Peter Roderick reflects on what happened to the NHS Bill in the Commons on 11 March 2016

It’s exactly one year since the cross party NHS Reinstatement Bill was tabled in the House of Commons. One year in which the initial Bill fell and was re-tabled, in which the privatisation of the NHS in England has proceeded unhindered, and in which the Labour party’s leadership has changed – many hope for the better. One year of campaigning efforts by thousands to get the majority of MPs to wake up to what is happening to the NHS and to pass a law to stop it. And the upshot of all this? 17 minutes of debate in the Commons.

After the spirited proceedings outside the Department of Health and the crowd at the rally outside the Commons, I went inside to listen to the debate. What a difference. The first thing to hit you was the emptiness. Hardly anybody there. Perhaps as many as 40 MPs, certainly fewer than 50. Oh, it’s Friday, say the Westminster cognoscenti, nobody’s there on a Friday. But what about the tens of thousands of people who have asked their MPs to be there? That made no difference to the vast majority of them.

Then there was the filibustering. The “usual suspects” on the Tory backbenches were going on and on about how we need a law to exclude foreigners convicted of crimes to be excluded from the UK. The Deputy Speaker said she couldn’t stop them talking. When they were challenged by Caroline Lucas and the SNP, they feigned offence. 4.5 hours for them, 17 minutes for us. Fair play?

Perhaps the most disappointing impression was the small number of Labour MPs who turned up – perhaps 15, certainly no more than 20 (hard to count with the comings and goings). Full marks to those who did – and to the strong showing from the SNP – but there’s a long way to go.

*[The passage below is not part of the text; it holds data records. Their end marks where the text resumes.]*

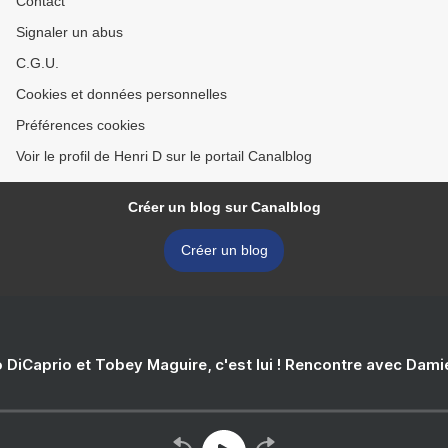
Contact
Signaler un abus
C.G.U.
Cookies et données personnelles
Préférences cookies
Voir le profil de Henri D sur le portail Canalblog
Créer un blog sur Canalblog
Créer un blog
 DiCaprio et Tobey Maguire, c'est lui ! Rencontre avec Dam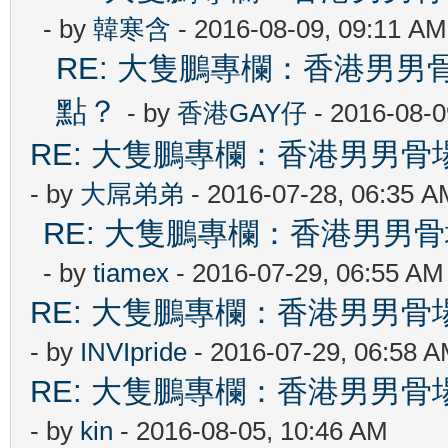
- by
韓寒含
- 2016-08-09, 09:11 AM
RE: 大隻鵬專欄：香港男
點？
- by
香港GAY仔
- 2016-08-0
RE: 大隻鵬專欄：香港男男
- by
大屌弟弟
- 2016-07-28, 06:35 A
RE: 大隻鵬專欄：香港男
- by
tiamex
- 2016-07-29, 06:55 AM
RE: 大隻鵬專欄：香港男男
- by
INVIpride
- 2016-07-29, 06:58 
RE: 大隻鵬專欄：香港男男
- by
kin
- 2016-08-05, 10:46 AM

And finally, the most abiding impression. If enough Labour MPs had turned up, it might have been possible to stop the Tory MPs talking by putting a closure motion. When this was pointed out by Caroline Lucas, the shared smirks on the faces of silent Heidi Alexander, Labour shadow health minister, and the junior health minister Ben Gummer, gave the game way. The Tories didn’t want a proper NHS debate, neither did Labour’s health team and together they made sure it didn’t happen. Body language speaks louder than words.

Filibustering, empty benches, silence, smirks and front bench deals are contemptuous responses to tens of thousands of people. They are also counter-productive.  This second NHS Reinstatement Bill will fall. But the spirit is high and the commitment to bring a third, and a fourth, and a fifth – until a proper public NHS is restored – is stronger than ever.